In the long run, the break has evolved, dealing with a tone that is tongue-in-cheek permits singles to mock the traditions of cutesy partners while simultaneously rejoicing in and deriding their very own singledom. Black Day has become a pop-cultural laugh of types, also permeating K-pop consciousness, with woman team Pascol releasing a pro-singles song and accompanying movie called “Merry Black Day” (enjoy this interpretation associated with lyrics, which calls Black Day “couples’ hell”).
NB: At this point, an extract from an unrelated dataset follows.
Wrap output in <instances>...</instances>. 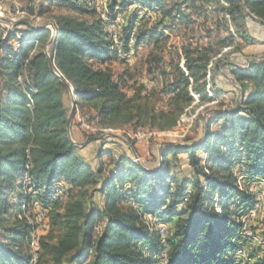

“It’s just like a joke that is self-deprecating” says summertime Jung, a study fellow at Stanford whom was raised in Seoul. “Singles are commiserating but in addition celebrating.”

I’d never heard about Black Day I dated a sophisticated Korean-Australian-Singaporean man who thoughtlessly crushed my heart like a wingtip extinguishing a Dunhill on the neon-lit Shinchon pavement until I lived in Seoul, where. This playboy “kicked me” (a literal interpretation associated with the Korean expression for “dumped me”) using this careless but pointed text message: “It’s been good knowing you and I’m glad we met…by the way in which, might you introduce us to a blond US woman I felt oddly broken by a relationship that had never even reached official status before you leave for New York?” Trudging home from my version of psychotherapy, a solo, «Aggretsuko»-style karaoke in my striped track pants and pink hair extensions.

That I come over for some jjajangmyeon for Black Day after I mourned my situation with a native Korean friend, she demanded. This unni (slang for www.hookupdate.net/mixxxer-review “older female friend”), who had been 32 to my 20, was indeed single for 10 years, and her plan would be to circumnavigate the world solo after graduate school. Sitting in her cramped, cluttered apartment, stacked high with documents and snail ointments, we ordered jjajangmyeon delivery with additional damugi, a tangy, yellowish, pickled mu radish that perfectly lightened the hefty bean sauce that is black. Had been we crying from my friend’s spicy kimchi side meal, or over my pathetic twenty-something presence?

The sauce sticking to my lips, I listed my grievances about dating in Korea, from the ridiculous group dates to the exorbitantly expensive matchmakers to the nerve-wracking practice of sogaeting, where you blindly meet a friend of a friend in that airless apartment, in between wounded slurps of noodles. Whenever my pal laughed at me once I lamented that I’d never introduce the right Korean boyfriend to my moms and dads, we reproached her. It was business— that is serious ended up being getting old! We angrily took a few chopsticksful of her noodles.